Medicaid enrollment data in some states often lags, making it difficult to determine how much national sign-ups have climbed since jobless claims began surging two months ago. Some states have begun to report notable surges, however, and larger increases are expected in the coming months.
Arizona in the past two months saw 78,000 people enroll in Medicaid and the Children’s Health Insurance Program, which receives more generous funding from the federal government. Virginia has seen a 20 percent increase in enrollment applications since mid-March.
In New Mexico, where 42 percent of the population was already enrolled in Medicaid, sign-ups in the first two weeks of April surged by about 10,000 more people than were expected before the pandemic.
New Mexico’s top Medicaid official said the budget is a significant concern for a state heavily reliant on oil and natural gas. She worries a prolonged economic downturn could force the state to roll back pay increases to Medicaid providers enacted last year, and another planned pay raise for next year is almost certainly off the table.
States that accepted the temporary Medicaid payment increase from Congress are barred from cutting back enrollment while they’re receiving the enhanced funds. That leaves states with the option of cutting benefits or provider payments to find Medicaid savings, which could ignite fierce brawls in state capitals.
Michigan state Rep. Mary Whiteford, the Republican chairwoman of a health care appropriations panel, said the state’s Medicaid enrollment could increase from 2.4 million to 2.8 million by the end of the year.
“We are just planning for major cuts moving forward,” Whiteford said.
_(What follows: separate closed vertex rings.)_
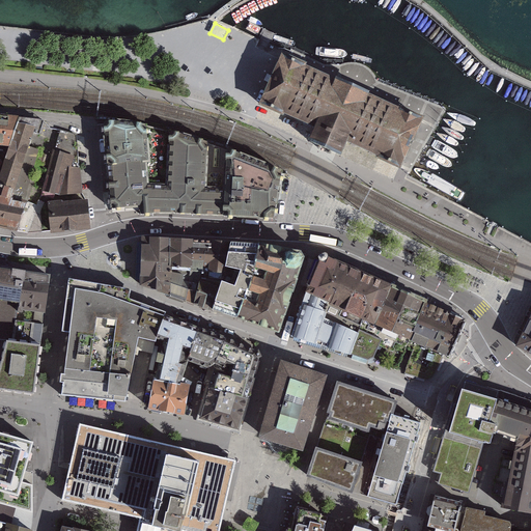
[(286,52),(262,103),(317,128),(312,139),(345,155),(351,142),(404,167),(415,145),(427,116),(286,52)]
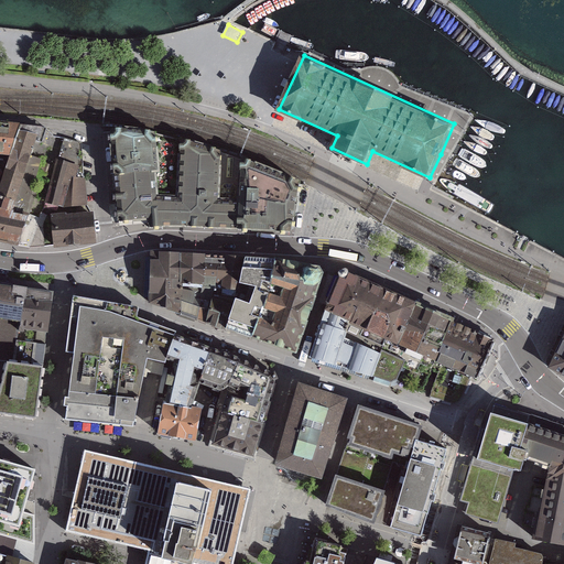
[(0,154),(10,155),(21,127),(0,123),(0,154)]
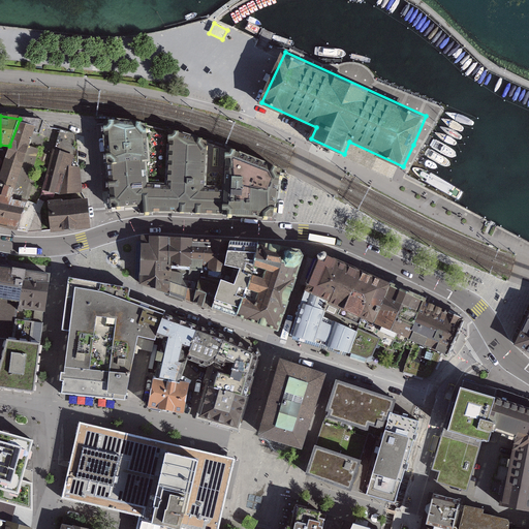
[(0,175),(0,226),(28,231),(37,206),(26,201),(36,166),(49,169),(52,159),(36,154),(38,151),(28,147),(34,128),(40,130),(43,122),(20,119),(9,146),(0,175)]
Before the pandemic, states had socked away $72 billion in rainy day funds — an all-time high, said Brian Sigritz of the National Association of State Budget Officers. But that figure was easily dwarfed by the $150 billion Congress provided to state and local governments in an earlier package, and it’s far short of what states are demanding.
“Now, we’re looking at greater declines than what we saw during the Great Recession and increased spending,” Sigritz said. “If there aren’t more federal funds, states will have to look at cutting funding for key services: public safety, education, health care. That’s where the money is.”